Reading passage:
-.-.-

So, this is it, as far as the problem goes. Before introducing my solution I will now talk in general about an amazing technology called RSS.

RSS

RSS stands for Really Simple Syndication, and it is a format used by content producers on the web to notify users when new content is created and is available to be read and or seen, depending on the nature of the content. It is essentially a notification mechanism, comparable to the one you have in your smartphone, but for web content instead of messages and general apps notification.

The way RSS works is quite simple and can be described as follows:

  1. The Web creator, say a blogger, writes and posts a new blog post in his site. To actualy notify all the users, he writes some metadata about his new post inside a particular .xml file, called an rss feed.

  2. Each user can choose to “subscribe” to the rss feed of the blogger, and when new blog posts are posted online, each user can use an rss client which automatically checks all rss feeds the user has subscribed to in order to understand if something new has been posted and tell the user accordingly.

With this RSS-based workflow the user no longer has to go to the blogger site everytime to check if something new has been posted: he or she is immediately notified by the rss client when that happens. In other words, this mechanism makes more efficient the act of consuming content on the internet.

Another advantage of using RSS is that, being extremely simple, it doesn’t do anything fancy with your feed of content. It doesn’t follow the same trends of all the big companies such as Instagram, Facebook, Youtube, Twitter and so on. It doesn’t deploy AI techniques to make your feed more “interesting”, more “personal” and more “useful” (and also more confusing, definitely more confusing). It just gets you what you want, how you want it, as soon as its ready. Simple and efficient, what more could you ask for?


The syntax used by the .xml file that specifies the RSS feed is quite simple. To give an example I will show a few entries in the RSS feed of this very blog, which is available at the following link.

The general structure is as follows: in the first portion of the file there are a bunch of info regarding the particular channel, which represents the source of the content. These are formatted as follows

<rss xmlns:atom="http://www.w3.org/2005/Atom" version="2.0">
  <channel>
    <title>Leonardo Tamiano's Cyberspace</title>
    <link>https://leonardotamiano.xyz/</link>
    <description>
      Recent content on Leonardo Tamiano's Cyberspace
    </description>
    <generator>Hugo -- gohugo.io</generator>
    <language>en-us</language>
    <lastBuildDate>Thu, 03 Sep 2020 00:00:00 +0200</lastBuildDate>
    <atom:link href="https://leonardotamiano.xyz/index.xml"
	       rel="self"
	       type="application/rss+xml"/>

    <!-- Items representing content updates go here -->

  </channel>
</rss>

As we can see the channel contains basic informations such as the title of the blog, the link, a general description, and so on.

Then, inside the channel attribute, there are the items, each of which represents a single piece of content that is to be consumed by clients. The items have the following syntax

<item>
  <title>How to manage e-mails in Emacs with Mu4e</title>
  <link>https://leonardotamiano.xyz/posts/mu4e-setup/</link>
  <pubDate>Tue, 28 Jul 2020 00:00:00 +0200</pubDate>
  <guid>https://leonardotamiano.xyz/posts/mu4e-setup/</guid>
  <description>In the past months I&rsquo;ve spent quite a bunch of
  time trying to optimize the way I interact with technology. One of
  the most important changes I made in my personal workflow is the way
  I manage e-mails. Before this change I always used the browser as my
  go-to email client. I did not like this solution for various
  reasons, such as: browsers are slow; basic text editing was a pain,
  especially considering I&rsquo;m very comfortable with Emacs default
  keybinds (yes, I may be crazy);</description>
</item>

In here we find once again basic information, but this time regarding single blog posts, or in general single pieces of content.

-.-.-

Material:

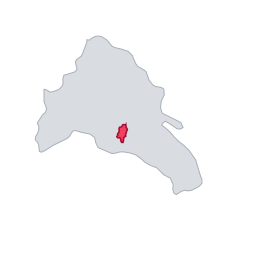 Villa Altagracia, San Cristóbal, Dominican Republic (highlighted), rotated 31°
{"feature_id": "3306468B65787617435828", "entity_name": "Villa Altagracia", "entity_type": "district", "adm_level": 2, "iso_a3": "DOM", "parent_name": "Dominican Republic", "parent_adm1": "San Cristóbal", "projection": "robinson", "projection_center": [-70.202, 18.655], "detail": "fine", "context": "in_parent", "style": "filled", "palette": "rose", "viewbox_px": 256, "rotation_deg": 31, "n_neighbors": 0, "source": "geoboundaries", "source_scale": "gbopen_adm2", "svg_char_len": 4151}
<svg xmlns="http://www.w3.org/2000/svg" viewBox="0 0 256 256"><g transform="rotate(31 128 128)"><path d="M47.7,170.5L47.9,161.0L49.3,157.1L48.0,153.0L42.5,148.7L39.1,143.1L36.1,138.2L36.8,137.5L42.8,137.3L45.0,135.5L49.0,130.4L49.9,126.4L49.5,123.3L46.9,119.6L45.9,115.7L49.1,112.4L53.4,107.4L54.0,105.6L53.9,103.7L48.9,98.5L48.6,96.3L50.9,90.6L50.7,86.9L48.4,75.3L47.3,73.5L49.6,72.6L51.0,69.1L53.0,66.0L55.5,64.3L58.5,63.3L64.3,63.4L72.3,66.1L74.6,66.0L82.3,63.6L88.7,62.2L94.7,63.8L97.2,65.9L102.1,69.2L104.6,70.2L112.5,70.1L114.6,70.5L121.2,76.0L126.8,78.2L130.0,78.3L135.8,76.1L138.7,76.2L142.0,81.0L142.6,87.7L145.4,93.8L149.6,97.7L170.4,96.1L175.0,99.3L173.4,102.0L170.5,103.4L160.6,102.8L156.3,103.1L155.4,105.7L155.4,108.2L161.2,108.8L166.8,110.0L172.6,112.0L178.5,113.4L185.1,114.2L191.6,115.7L202.5,120.5L214.5,131.5L217.8,134.0L219.9,137.4L218.9,141.7L214.6,148.6L212.2,150.8L208.7,152.2L206.2,155.0L203.9,159.9L202.5,160.3L200.8,160.1L197.9,157.4L195.8,153.1L190.0,149.2L183.1,149.7L173.0,147.3L166.8,148.5L160.7,148.7L154.4,147.5L148.0,147.1L141.7,148.6L135.6,151.2L133.3,152.8L129.4,156.7L127.3,158.2L112.4,160.2L108.1,157.3L104.2,153.3L98.4,152.8L90.1,155.8L84.9,157.0L82.8,158.3L82.2,159.8L82.1,165.3L81.0,168.7L72.8,181.4L68.3,190.4L66.4,193.2L64.2,193.8L60.2,188.6L57.7,186.7L54.5,185.8L53.2,183.1L53.2,179.2L52.4,175.4L50.5,172.4L47.7,170.5Z" fill="#d9dde1" stroke="#a8b0b8" stroke-width="1"/><path d="M120.5,131.5L120.4,131.6L120.3,131.8L120.3,132.0L120.5,132.3L120.5,132.5L120.6,132.8L120.6,133.0L120.6,133.3L120.8,133.6L121.0,133.7L121.1,133.8L121.3,133.9L121.5,134.1L121.5,134.3L121.6,134.5L121.7,134.8L121.8,134.9L121.8,135.0L121.8,135.3L121.9,135.5L122.0,135.6L122.1,135.8L122.2,136.0L122.4,136.3L122.5,136.3L122.5,136.5L122.4,136.7L122.4,136.9L122.3,137.1L122.2,137.4L122.2,137.5L122.0,137.8L122.0,138.0L122.1,138.4L122.1,138.5L122.4,138.9L122.5,139.0L122.7,139.3L122.8,139.4L122.9,139.5L123.0,139.5L123.0,139.8L123.0,140.0L122.9,140.2L122.9,140.3L122.8,140.5L122.7,140.7L122.7,140.8L122.7,141.0L122.8,141.2L123.0,141.3L123.3,141.4L123.6,141.6L123.8,141.7L124.0,141.7L124.4,141.5L124.6,141.5L124.8,141.4L125.0,141.3L125.1,141.2L125.3,141.1L125.6,141.0L125.8,140.7L126.0,140.5L126.3,140.6L126.5,140.7L126.8,140.8L127.0,141.0L127.3,141.2L127.4,141.3L127.5,141.4L127.6,141.5L127.8,141.7L127.8,141.8L127.9,142.0L128.0,142.2L128.0,142.3L128.3,142.4L128.4,142.5L128.5,142.5L128.8,142.6L128.8,142.9L128.9,143.0L129.0,143.1L129.3,143.3L129.5,143.3L129.7,143.5L129.9,143.5L130.0,143.6L130.3,143.6L130.4,143.4L130.5,143.4L130.7,143.2L130.8,143.1L131.0,143.0L131.2,142.9L131.2,142.7L130.9,142.7L130.7,142.5L130.6,142.4L130.6,142.2L130.7,141.9L130.8,141.7L130.8,141.4L130.7,141.3L130.7,141.2L130.6,140.9L130.4,140.6L130.3,140.4L130.2,140.3L129.9,140.3L129.9,140.2L129.9,139.9L130.0,139.8L130.0,139.7L129.9,139.5L129.9,139.4L129.6,139.1L129.4,138.9L129.4,138.7L129.2,138.6L129.2,138.4L129.4,138.1L129.5,137.9L129.7,137.7L129.7,137.4L129.7,137.2L129.5,136.9L129.4,136.8L129.4,136.7L129.5,136.6L129.8,136.6L130.0,136.6L130.3,136.5L130.3,136.4L130.3,136.2L130.2,136.2L129.9,136.0L129.9,135.9L129.9,135.7L129.7,135.4L129.7,135.2L129.4,135.0L129.3,134.9L129.2,134.6L129.2,134.4L129.0,134.2L129.1,133.9L129.1,133.7L129.1,133.3L129.1,133.2L129.0,132.9L128.9,132.9L128.8,132.7L128.8,132.4L128.7,132.2L128.5,131.9L128.4,131.8L128.3,131.7L128.2,131.6L128.3,131.4L128.4,131.1L128.5,131.0L128.5,130.8L128.5,130.7L128.5,130.4L128.5,130.2L128.4,130.2L128.2,129.9L128.1,129.6L127.9,129.4L127.7,129.2L127.4,129.0L127.3,128.9L127.2,128.9L126.9,128.7L126.7,128.7L126.3,128.6L126.2,128.6L125.9,128.5L125.9,128.4L125.8,128.1L125.8,127.9L125.7,127.8L125.4,127.5L125.3,127.4L125.2,127.2L125.0,126.9L124.5,126.4L124.3,126.1L124.3,126.3L124.2,126.5L123.9,126.7L123.8,126.8L123.7,126.8L123.3,127.0L123.2,127.0L122.9,127.1L122.7,127.2L122.4,127.3L122.3,127.5L122.2,127.7L122.2,127.8L121.8,128.0L121.7,128.1L121.7,128.3L121.7,128.5L121.7,128.8L121.8,128.9L121.9,129.1L122.0,129.3L122.0,129.5L122.0,130.0L121.9,130.1L121.8,130.3L121.7,130.5L121.1,131.2L121.0,131.3L120.9,131.4L120.7,131.5L120.5,131.5Z" fill="#f43f5e" stroke="#9f1239" stroke-width="1.5"/></g></svg>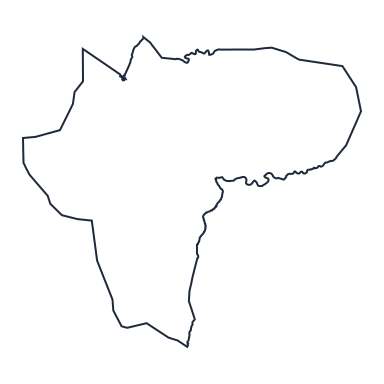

-.-.-

Set task: In the RSS text, list every tag name placed directly inside the item element. Work only from the RSS text.

Result for this task: title, link, pubDate, guid, description